## Extrait du document:
# # # # # # #

Il y a un an, de passage dans un abattoir de porcs dans le Finistère, Emmanuel Macron avait qualifié une centaine de salariés d’« illettrés ». Le ministre de l’Économie s’était aussitôt excusé. Mais, devenu candidat à la présidence, il a vite récidivé. Récemment, c’est à Hénin-Baumont, un bastion du Front national, qu’il dénonça l’alcoolisme et le tabagisme des habitants de ce bassin minier du nord de la France. Certes, les statistiques montrent que ces fléaux sont importants dans la région. Mais ce qui étonne, c’est de voir un candidat issu de la gauche mettre si peu de gants pour parler d’une population ouvrière aussi durement frappée par le chômage et la misère.
Mais s’agissait-il véritablement de bourdes ? Pendant qu’au Québec on se gausse de Rambo à Tout le monde en parle, en France, il y a longtemps que l’image de l’ouvrier a cédé le pas à celle du beauf. En deux décennies à peine, on est passé du mineur Étienne Lantier incarné par Renaud dans Germinal aux « beaufs finis » de Camping 2. Le politologue Laurent Bouvet n’hésite pas à parler de « prolophobie ».

# # # # # # #

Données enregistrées
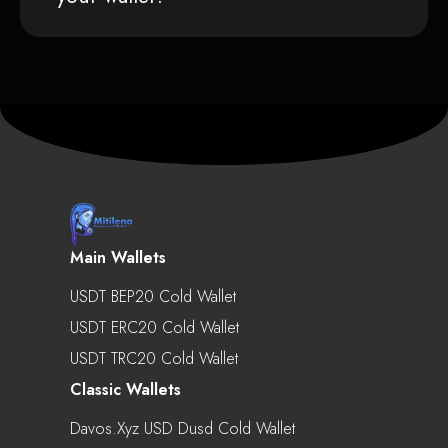
Main Wallets
USDT BEP20 Cold Wallet
USDT ERC20 Cold Wallet
USDT TRC20 Cold Wallet
Classic Wallets
Davos.xyz USD Dusd Cold Wallet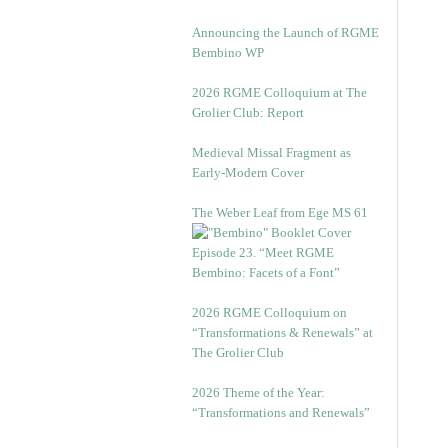
Announcing the Launch of RGME
Bembino WP
2026 RGME Colloquium at The
Grolier Club: Report
Medieval Missal Fragment as
Early-Modern Cover
The Weber Leaf from Ege MS 61
Episode 23. “Meet RGME
Bembino: Facets of a Font”
2026 RGME Colloquium on
“Transformations & Renewals” at
The Grolier Club
2026 Theme of the Year:
“Transformations and Renewals”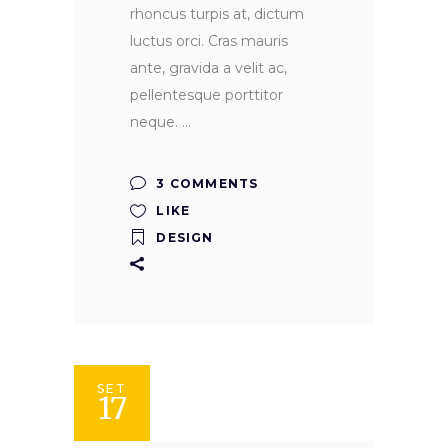
rhoncus turpis at, dictum
luctus orci. Cras mauris
ante, gravida a velit ac,
pellentesque porttitor
neque.
3 COMMENTS
LIKE
DESIGN
SET
17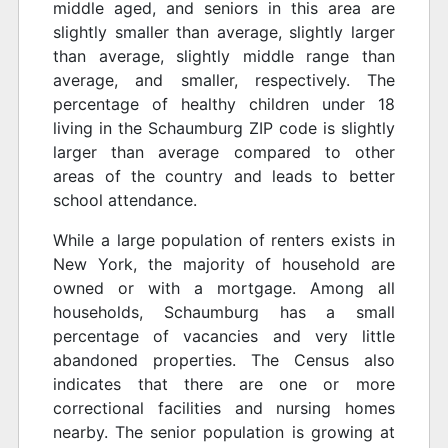
middle aged, and seniors in this area are
slightly smaller than average, slightly larger
than average, slightly middle range than
average, and smaller, respectively. The
percentage of healthy children under 18
living in the Schaumburg ZIP code is slightly
larger than average compared to other
areas of the country and leads to better
school attendance.
While a large population of renters exists in
New York, the majority of household are
owned or with a mortgage. Among all
households, Schaumburg has a small
percentage of vacancies and very little
abandoned properties. The Census also
indicates that there are one or more
correctional facilities and nursing homes
nearby. The senior population is growing at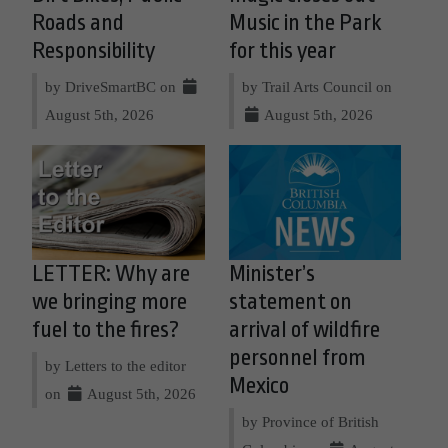
Roads and
Music in the Park
Responsibility
for this year
by DriveSmartBC on
by Trail Arts Council on
August 5th, 2026
August 5th, 2026
LETTER: Why are
Minister’s
we bringing more
statement on
fuel to the fires?
arrival of wildfire
personnel from
by Letters to the editor
Mexico
on
August 5th, 2026
by Province of British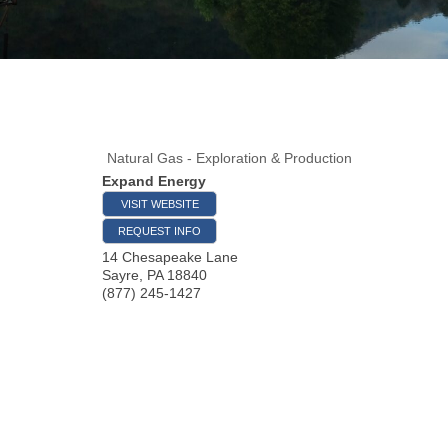
Natural Gas - Exploration & Production
Expand Energy
VISIT WEBSITE
REQUEST INFO
14 Chesapeake Lane
Sayre
,
PA
18840
(877) 245-1427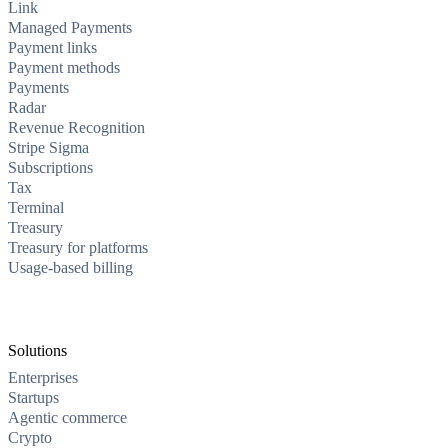
Link
Managed Payments
Payment links
Payment methods
Payments
Radar
Revenue Recognition
Stripe Sigma
Subscriptions
Tax
Terminal
Treasury
Treasury for platforms
Usage-based billing
Solutions
Enterprises
Startups
Agentic commerce
Crypto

# # # # # # #

## Consignes de l'exercice:
A) Traduisez en anglais la phrase suivante, tirée de l'extrait du document : « Certes, les statistiques montrent que ces fléaux sont importants dans la région. »
B) D'après l'extrait du document, dans quelle ville Emmanuel Macron a-t-il dénoncé l'alcoolisme et le tabagisme des habitants ?

## Corrigé détaillé:
A) Admittedly, statistics show that these scourges are significant in the region.

B) À Hénin-Baumont.